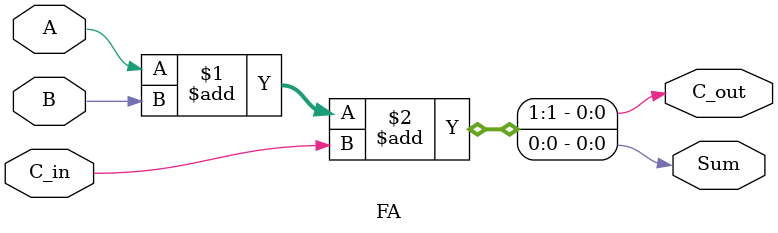
<source format=v>
`timescale 1ns / 1ps


module FA(
    input [0:0] A, B, C_in,
    output [0:0] C_out, Sum
    );
    
    assign {C_out, Sum} = A + B + C_in;
endmodule

</source>
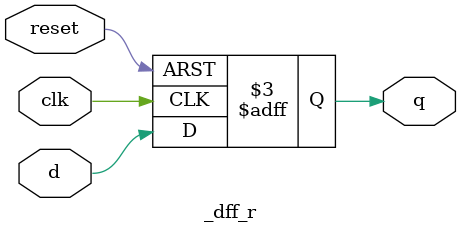
<source format=v>
module _dff_r(clk,reset,d,q); //resettable dff
	input clk,reset,d;
	output reg q;
	
	always@ (posedge clk or negedge reset) begin //if rising edge or reset  == 0, q = 0
		if(reset==0)
			q <= 1'b0;
		else
			q <=d;
	end
endmodule
</source>
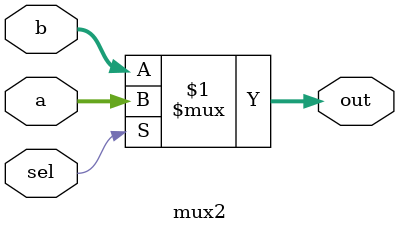
<source format=sv>
module mux2
 #( parameter int unsigned Width = 8 )
  ( output logic [Width-1:0] out,
    input logic sel,
    input logic [Width-1:0] a,
    input logic [Width-1:0] b);

    assign out = sel ? a : b;
endmodule

</source>
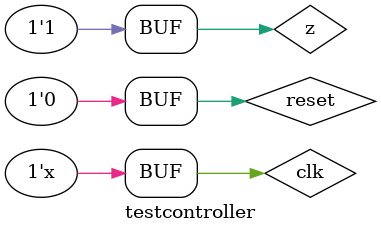
<source format=v>
`timescale 1ns / 1ps


module testcontroller;
reg reset,clk,z;
//output
wire [1:0]  mselect;
wire [1:0]  nselect;
controller dut(
    reset,
     clk,
     z,
    mselect,
    nselect
    );
    always 
 begin
  #5 clk=~clk;
 end
 
 initial begin
 clk=0;
 reset=0;
 #50;
 reset=1;
 #50;
  
  
 reset=0;
 
  
   
    #100;
    z=0;
  #50

z=1; 


   
 end
    
endmodule

</source>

- Job item
Retype the listing above exactly as it appears, omitting the pictures.

- Solved exercise
<source format=v>
`timescale 1ns / 1ps


module FA(
    input [0:0] A, B, C_in,
    output [0:0] C_out, Sum
    );
    
    assign {C_out, Sum} = A + B + C_in;
endmodule

</source>
<source format=v>
module _dff_r(clk,reset,d,q); //resettable dff
	input clk,reset,d;
	output reg q;
	
	always@ (posedge clk or negedge reset) begin //if rising edge or reset  == 0, q = 0
		if(reset==0)
			q <= 1'b0;
		else
			q <=d;
	end
endmodule
</source>
<source format=sv>
module mux2
 #( parameter int unsigned Width = 8 )
  ( output logic [Width-1:0] out,
    input logic sel,
    input logic [Width-1:0] a,
    input logic [Width-1:0] b);

    assign out = sel ? a : b;
endmodule

</source>
<source format=v>
`timescale 1ns / 1ps


module testcontroller;
reg reset,clk,z;
//output
wire [1:0]  mselect;
wire [1:0]  nselect;
controller dut(
    reset,
     clk,
     z,
    mselect,
    nselect
    );
    always 
 begin
  #5 clk=~clk;
 end
 
 initial begin
 clk=0;
 reset=0;
 #50;
 reset=1;
 #50;
  
  
 reset=0;
 
  
   
    #100;
    z=0;
  #50

z=1; 


   
 end
    
endmodule

</source>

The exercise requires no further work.